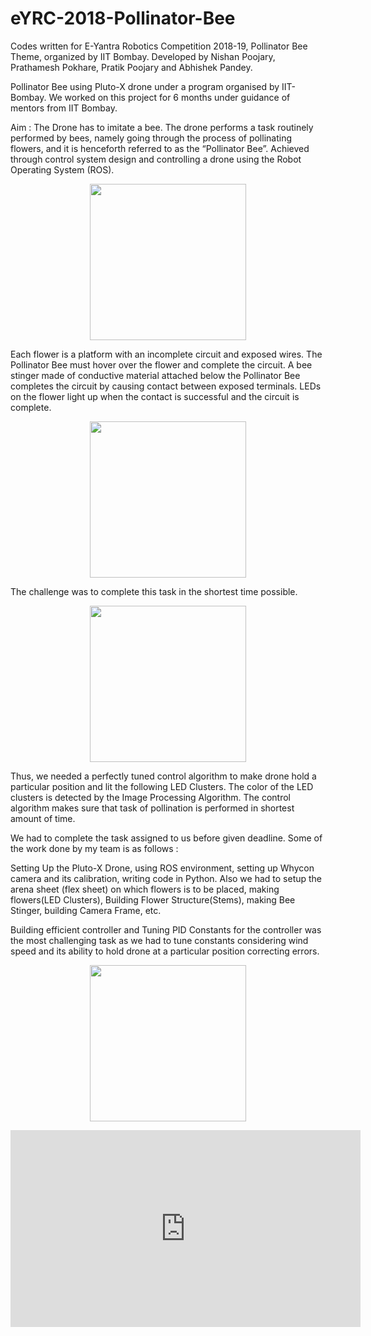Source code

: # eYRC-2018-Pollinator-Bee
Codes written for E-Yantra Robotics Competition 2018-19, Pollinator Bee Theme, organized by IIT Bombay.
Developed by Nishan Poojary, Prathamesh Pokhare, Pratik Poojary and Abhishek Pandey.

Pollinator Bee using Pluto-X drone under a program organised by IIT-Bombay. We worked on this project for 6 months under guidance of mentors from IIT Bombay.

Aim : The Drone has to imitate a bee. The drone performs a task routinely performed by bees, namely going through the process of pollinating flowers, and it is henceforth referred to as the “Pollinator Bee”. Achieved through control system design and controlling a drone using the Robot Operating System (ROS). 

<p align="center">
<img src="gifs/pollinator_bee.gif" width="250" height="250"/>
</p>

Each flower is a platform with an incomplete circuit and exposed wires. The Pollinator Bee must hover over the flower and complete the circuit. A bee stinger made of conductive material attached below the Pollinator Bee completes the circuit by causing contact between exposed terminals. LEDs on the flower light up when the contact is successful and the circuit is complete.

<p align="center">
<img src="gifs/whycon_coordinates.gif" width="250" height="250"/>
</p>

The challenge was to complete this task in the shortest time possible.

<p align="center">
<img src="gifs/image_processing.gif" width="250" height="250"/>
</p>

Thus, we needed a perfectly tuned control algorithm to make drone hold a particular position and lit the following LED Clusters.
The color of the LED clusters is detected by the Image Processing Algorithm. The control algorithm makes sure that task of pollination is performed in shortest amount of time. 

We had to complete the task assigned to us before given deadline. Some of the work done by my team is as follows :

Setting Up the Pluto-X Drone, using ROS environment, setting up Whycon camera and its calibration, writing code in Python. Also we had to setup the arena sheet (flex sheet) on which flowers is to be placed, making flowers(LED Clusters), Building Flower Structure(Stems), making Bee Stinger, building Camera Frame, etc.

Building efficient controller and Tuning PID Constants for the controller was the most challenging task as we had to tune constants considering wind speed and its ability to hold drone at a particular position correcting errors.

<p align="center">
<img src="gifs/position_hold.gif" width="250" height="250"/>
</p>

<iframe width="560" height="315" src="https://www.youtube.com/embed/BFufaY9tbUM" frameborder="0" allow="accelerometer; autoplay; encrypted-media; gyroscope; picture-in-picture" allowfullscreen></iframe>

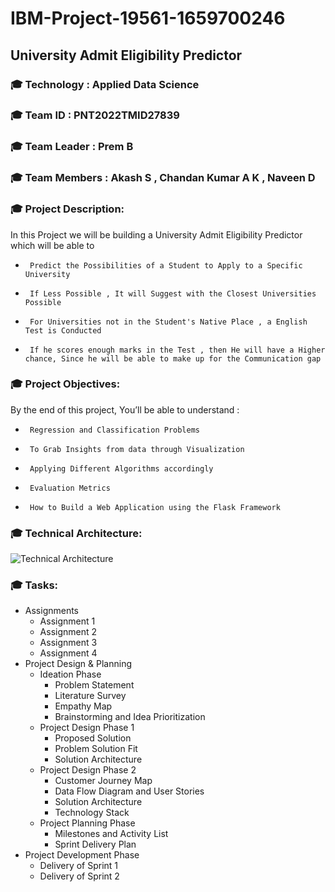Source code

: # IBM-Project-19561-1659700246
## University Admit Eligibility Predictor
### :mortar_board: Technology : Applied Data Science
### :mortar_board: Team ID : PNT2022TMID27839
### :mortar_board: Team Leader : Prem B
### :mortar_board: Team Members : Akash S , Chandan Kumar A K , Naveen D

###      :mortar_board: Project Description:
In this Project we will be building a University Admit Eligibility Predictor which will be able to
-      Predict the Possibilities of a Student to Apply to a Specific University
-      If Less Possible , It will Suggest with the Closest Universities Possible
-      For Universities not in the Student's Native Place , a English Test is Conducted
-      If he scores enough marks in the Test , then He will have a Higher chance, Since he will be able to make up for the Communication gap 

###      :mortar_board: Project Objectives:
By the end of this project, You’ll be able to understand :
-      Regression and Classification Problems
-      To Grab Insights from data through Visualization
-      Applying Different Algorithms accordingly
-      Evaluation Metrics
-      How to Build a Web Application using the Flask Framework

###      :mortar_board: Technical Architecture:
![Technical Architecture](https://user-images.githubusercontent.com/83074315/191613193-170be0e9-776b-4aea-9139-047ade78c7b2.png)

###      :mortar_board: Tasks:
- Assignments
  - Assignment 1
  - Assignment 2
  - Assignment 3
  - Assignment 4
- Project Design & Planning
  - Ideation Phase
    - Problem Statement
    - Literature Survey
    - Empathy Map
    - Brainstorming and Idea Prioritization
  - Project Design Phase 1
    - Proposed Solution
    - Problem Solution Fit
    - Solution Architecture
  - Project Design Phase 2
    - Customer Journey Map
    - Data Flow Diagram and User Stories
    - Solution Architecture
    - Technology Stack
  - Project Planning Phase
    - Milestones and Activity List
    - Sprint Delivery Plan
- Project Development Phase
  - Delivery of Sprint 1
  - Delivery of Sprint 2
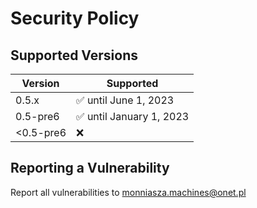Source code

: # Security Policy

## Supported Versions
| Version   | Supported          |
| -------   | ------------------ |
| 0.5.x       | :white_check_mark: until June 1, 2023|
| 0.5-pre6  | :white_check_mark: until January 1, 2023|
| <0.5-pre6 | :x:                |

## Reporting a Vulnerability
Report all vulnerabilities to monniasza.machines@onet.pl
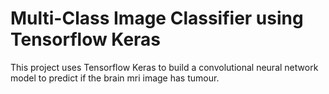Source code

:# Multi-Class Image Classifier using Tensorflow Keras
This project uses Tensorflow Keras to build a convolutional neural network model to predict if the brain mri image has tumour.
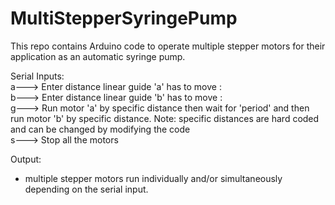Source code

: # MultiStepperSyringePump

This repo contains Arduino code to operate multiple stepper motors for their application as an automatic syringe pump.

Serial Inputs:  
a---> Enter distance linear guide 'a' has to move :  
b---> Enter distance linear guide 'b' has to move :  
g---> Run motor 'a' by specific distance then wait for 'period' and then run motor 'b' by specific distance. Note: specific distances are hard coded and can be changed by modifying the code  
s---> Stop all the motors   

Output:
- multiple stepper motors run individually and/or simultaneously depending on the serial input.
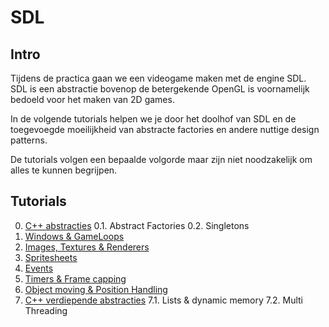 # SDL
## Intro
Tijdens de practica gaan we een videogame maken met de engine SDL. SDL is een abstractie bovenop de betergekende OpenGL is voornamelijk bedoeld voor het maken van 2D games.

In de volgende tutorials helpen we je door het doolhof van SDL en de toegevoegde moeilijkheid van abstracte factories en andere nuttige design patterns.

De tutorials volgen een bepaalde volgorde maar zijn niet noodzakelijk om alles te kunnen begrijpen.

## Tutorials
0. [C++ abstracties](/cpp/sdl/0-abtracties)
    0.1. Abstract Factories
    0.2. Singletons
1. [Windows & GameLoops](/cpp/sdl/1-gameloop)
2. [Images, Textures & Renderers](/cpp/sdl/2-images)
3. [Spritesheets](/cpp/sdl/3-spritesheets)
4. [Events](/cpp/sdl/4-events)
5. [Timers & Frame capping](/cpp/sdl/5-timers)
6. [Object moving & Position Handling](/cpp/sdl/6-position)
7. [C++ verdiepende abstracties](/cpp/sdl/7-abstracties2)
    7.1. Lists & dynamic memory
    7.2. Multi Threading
+ + +
Directions for this task:
A bare number is the whole answer: how many lines in the entries contain "from"?

Task result:
2